_Acciones requeridas:_
a - En el texto sobre los pecados del transporte público, ¿por qué piden, según la sección «Soberbia II», las personas que describe?
b - Prosigue el texto sobre los pecados del transporte público a partir de su última oración.

_Bloque de texto:_

--------------------------------

Los siete pecados (de viajar en el transporte público de las grandes) capitales - 5/7

Soberbia I
“Lo mejor que hizo la vieja, es el pibe que maneja.”

Soberbia II
    No piden porque lo necesiten. Tampoco piden porque los obligue algún vividor. Ni siquiera piden para no trabajar. Piden porque se han autoinstituido como subjetividades mendicantes, una forma de ser-en-el-mundo de naturaleza simbólico/simbiótica que los provoca a vivir en los márgenes de la generosidad, apropiándose del espacio público para escenificar (mediante la reasignación del capital destinado para el ocio material a una causa también material, pero menos superflua) la vigencia de las estructuras y los valores humanos, reflejo de las significaciones imaginarias sociales que conforman nuestra sociedad. Cumplen así una función de sentido, toda vez que descompartimentalizan la división de clases y, al mismo tiempo, restituyen la percepción de la dádiva, la limosna, el favor y la condescendencia, pero también del altruismo, la entrega, la donación y la virtud.

--------------------------------

Datos almacenados
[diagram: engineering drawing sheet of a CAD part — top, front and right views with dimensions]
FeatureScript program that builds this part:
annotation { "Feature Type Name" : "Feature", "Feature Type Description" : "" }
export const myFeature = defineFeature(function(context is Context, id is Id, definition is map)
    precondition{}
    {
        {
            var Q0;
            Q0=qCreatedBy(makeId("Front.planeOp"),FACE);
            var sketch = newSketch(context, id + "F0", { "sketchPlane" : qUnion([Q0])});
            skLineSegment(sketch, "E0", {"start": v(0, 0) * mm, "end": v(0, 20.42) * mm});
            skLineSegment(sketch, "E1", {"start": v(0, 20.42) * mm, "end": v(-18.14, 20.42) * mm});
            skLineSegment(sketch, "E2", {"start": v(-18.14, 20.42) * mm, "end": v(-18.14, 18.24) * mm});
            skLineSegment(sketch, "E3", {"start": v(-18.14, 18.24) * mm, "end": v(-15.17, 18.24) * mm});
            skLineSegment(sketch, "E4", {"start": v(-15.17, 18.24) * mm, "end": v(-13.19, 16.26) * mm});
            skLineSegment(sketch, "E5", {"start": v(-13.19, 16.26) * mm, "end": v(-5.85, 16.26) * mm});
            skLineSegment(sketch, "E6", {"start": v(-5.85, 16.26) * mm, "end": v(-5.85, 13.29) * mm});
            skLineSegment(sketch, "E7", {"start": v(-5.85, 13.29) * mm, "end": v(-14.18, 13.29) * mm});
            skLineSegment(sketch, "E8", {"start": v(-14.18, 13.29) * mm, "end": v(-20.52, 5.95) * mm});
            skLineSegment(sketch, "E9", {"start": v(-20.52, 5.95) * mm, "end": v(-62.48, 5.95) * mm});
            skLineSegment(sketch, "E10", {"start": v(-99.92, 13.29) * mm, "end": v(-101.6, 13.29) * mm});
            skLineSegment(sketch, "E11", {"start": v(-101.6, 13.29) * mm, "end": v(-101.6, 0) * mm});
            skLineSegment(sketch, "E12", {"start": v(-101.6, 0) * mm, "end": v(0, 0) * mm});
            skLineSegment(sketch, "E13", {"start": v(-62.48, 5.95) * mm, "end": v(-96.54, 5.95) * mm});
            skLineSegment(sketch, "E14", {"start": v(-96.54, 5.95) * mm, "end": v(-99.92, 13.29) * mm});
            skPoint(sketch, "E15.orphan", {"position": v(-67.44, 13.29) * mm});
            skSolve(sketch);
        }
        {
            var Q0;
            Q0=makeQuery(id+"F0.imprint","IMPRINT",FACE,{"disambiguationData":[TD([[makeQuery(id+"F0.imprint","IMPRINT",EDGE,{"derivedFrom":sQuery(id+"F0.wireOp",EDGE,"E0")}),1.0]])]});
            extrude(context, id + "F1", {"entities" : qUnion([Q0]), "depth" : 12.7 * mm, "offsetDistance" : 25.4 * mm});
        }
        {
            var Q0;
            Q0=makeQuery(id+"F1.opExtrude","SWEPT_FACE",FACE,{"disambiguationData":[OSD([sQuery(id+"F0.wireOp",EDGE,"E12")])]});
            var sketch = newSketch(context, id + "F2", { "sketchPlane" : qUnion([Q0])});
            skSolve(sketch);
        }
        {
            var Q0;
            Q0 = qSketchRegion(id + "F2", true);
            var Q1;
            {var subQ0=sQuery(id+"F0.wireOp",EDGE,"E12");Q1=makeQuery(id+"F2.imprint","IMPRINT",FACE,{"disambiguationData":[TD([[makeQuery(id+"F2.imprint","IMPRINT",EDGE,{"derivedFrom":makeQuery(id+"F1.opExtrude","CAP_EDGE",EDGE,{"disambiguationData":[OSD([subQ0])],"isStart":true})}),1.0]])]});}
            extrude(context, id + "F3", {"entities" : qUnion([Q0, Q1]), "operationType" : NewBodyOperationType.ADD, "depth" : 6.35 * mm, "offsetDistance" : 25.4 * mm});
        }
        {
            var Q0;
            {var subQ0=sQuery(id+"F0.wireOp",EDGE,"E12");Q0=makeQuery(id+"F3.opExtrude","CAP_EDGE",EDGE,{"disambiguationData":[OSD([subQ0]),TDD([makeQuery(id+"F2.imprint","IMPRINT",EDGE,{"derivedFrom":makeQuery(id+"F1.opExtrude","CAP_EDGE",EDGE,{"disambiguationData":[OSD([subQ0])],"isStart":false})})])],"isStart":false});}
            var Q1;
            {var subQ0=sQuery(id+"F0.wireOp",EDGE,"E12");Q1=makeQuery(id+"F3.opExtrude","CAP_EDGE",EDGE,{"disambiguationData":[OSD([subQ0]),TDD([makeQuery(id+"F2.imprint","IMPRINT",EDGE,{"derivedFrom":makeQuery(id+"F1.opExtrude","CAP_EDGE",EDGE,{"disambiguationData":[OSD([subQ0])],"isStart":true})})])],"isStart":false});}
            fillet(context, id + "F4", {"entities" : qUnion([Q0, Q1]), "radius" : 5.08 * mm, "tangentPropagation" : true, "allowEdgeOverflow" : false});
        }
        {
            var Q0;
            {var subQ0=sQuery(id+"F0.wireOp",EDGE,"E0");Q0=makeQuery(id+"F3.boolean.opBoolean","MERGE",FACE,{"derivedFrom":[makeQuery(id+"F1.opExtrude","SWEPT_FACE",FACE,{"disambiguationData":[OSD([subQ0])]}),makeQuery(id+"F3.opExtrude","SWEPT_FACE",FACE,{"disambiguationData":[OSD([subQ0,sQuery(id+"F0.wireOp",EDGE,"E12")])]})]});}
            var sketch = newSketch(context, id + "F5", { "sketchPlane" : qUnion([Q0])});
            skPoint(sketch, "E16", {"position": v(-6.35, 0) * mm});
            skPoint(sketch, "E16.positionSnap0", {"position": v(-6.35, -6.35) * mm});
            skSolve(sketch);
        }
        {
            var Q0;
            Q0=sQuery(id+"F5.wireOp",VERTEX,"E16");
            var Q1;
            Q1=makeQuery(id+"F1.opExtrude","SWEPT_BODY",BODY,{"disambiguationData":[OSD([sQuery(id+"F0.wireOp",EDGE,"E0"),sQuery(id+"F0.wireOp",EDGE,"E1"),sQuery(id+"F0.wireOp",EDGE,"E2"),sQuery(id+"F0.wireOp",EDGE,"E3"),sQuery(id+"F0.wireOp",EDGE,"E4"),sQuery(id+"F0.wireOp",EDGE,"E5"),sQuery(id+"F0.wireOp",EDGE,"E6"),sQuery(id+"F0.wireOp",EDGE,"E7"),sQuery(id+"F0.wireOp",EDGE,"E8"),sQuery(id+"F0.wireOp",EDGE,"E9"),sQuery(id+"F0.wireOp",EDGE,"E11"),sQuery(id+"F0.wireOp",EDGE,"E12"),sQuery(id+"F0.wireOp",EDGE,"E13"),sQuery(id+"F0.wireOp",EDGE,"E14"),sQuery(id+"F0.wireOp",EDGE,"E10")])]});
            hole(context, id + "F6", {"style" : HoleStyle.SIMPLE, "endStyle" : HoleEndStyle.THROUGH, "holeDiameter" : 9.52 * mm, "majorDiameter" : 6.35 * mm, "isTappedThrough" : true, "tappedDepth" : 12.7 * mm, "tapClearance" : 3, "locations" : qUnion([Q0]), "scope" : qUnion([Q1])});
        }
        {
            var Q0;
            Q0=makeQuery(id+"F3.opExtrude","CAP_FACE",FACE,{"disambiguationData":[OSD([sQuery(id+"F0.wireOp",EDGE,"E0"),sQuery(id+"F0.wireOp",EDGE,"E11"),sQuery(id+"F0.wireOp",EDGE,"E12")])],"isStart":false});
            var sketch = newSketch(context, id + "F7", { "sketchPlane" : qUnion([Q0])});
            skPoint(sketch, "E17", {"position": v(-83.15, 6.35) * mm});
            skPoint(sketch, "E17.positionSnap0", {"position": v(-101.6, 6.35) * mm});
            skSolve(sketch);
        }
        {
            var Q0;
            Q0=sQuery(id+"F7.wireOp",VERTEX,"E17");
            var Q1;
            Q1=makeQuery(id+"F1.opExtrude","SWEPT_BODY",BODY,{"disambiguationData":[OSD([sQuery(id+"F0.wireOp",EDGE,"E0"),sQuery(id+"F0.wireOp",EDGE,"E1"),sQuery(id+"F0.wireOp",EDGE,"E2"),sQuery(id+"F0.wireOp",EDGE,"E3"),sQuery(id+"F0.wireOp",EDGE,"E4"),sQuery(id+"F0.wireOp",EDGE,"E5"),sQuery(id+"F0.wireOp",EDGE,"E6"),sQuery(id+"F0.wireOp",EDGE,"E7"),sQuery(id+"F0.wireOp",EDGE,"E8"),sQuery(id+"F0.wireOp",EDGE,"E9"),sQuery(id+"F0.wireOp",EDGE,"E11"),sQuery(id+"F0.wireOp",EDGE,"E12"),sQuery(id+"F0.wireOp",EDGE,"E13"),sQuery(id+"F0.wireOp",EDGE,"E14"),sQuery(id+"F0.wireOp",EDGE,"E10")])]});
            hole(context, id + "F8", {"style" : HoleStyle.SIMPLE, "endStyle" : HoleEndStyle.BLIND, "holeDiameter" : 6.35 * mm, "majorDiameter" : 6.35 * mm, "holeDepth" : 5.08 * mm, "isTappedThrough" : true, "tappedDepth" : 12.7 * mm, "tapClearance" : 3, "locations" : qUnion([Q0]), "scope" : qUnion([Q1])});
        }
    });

--------------------------------

_Respuestas del ejercicio:_
a - Porque se han autoinstituido como subjetividades mendicantes.

b -
    Cuando una de estas figuras avanza por los vagones de un tren, en nombre propio, de su madre enferma, de su hijo convaleciente, del hogar para niños huérfanos, del centro de rehabilitación de drogodependientes, del equipo de jóvenes discapacitados, de San Cayetano o de la Virgen María, se pone en escena la desigualdad social, como una disrupción e irrupción del otro (alteridad y origen perpetuo de alteridad) en un ámbito que, sin embargo, ya se asume como un espacio para ese encuentro. Porque el pasajero sabe que la confrontación puede producirse y elabora estrategias para enfrentarla: se hace el dormido, ignora el contacto visual, se cambia de vagón; o bien colabora activamente, comprando productos simbólicos (carentes de valor útil, con valor objetivo despreciable y escaso valor subjetivo), donando moneditas, o entregando un paquete de galletitas empezado a un anciano famélico.
    Es decir, la mendicidad en el transporte público no es señal de una realidad inmediata, de un padecimiento concreto y específico del sujeto-mendicante, sino que es apenas un símbolo, un signo constituido por un significante con doble remisión: en primer lugar, visibiliza la desigualdad social estructural e intemporal, no como ícono de la injusticia, sino como pluralidad de subjetividades, de culturas, de maneras de ser-en-el-mundo; pero, en segundo lugar, también repone y rehabilita el espacio de la generosidad, en la medida en que la interacción con el pasajero activa los resortes de la tradición humanista del desapego a lo material, de la ayuda desinteresada, así como reactualiza la tradición judeo-cristiana de hacer el bien sin mirar a quién.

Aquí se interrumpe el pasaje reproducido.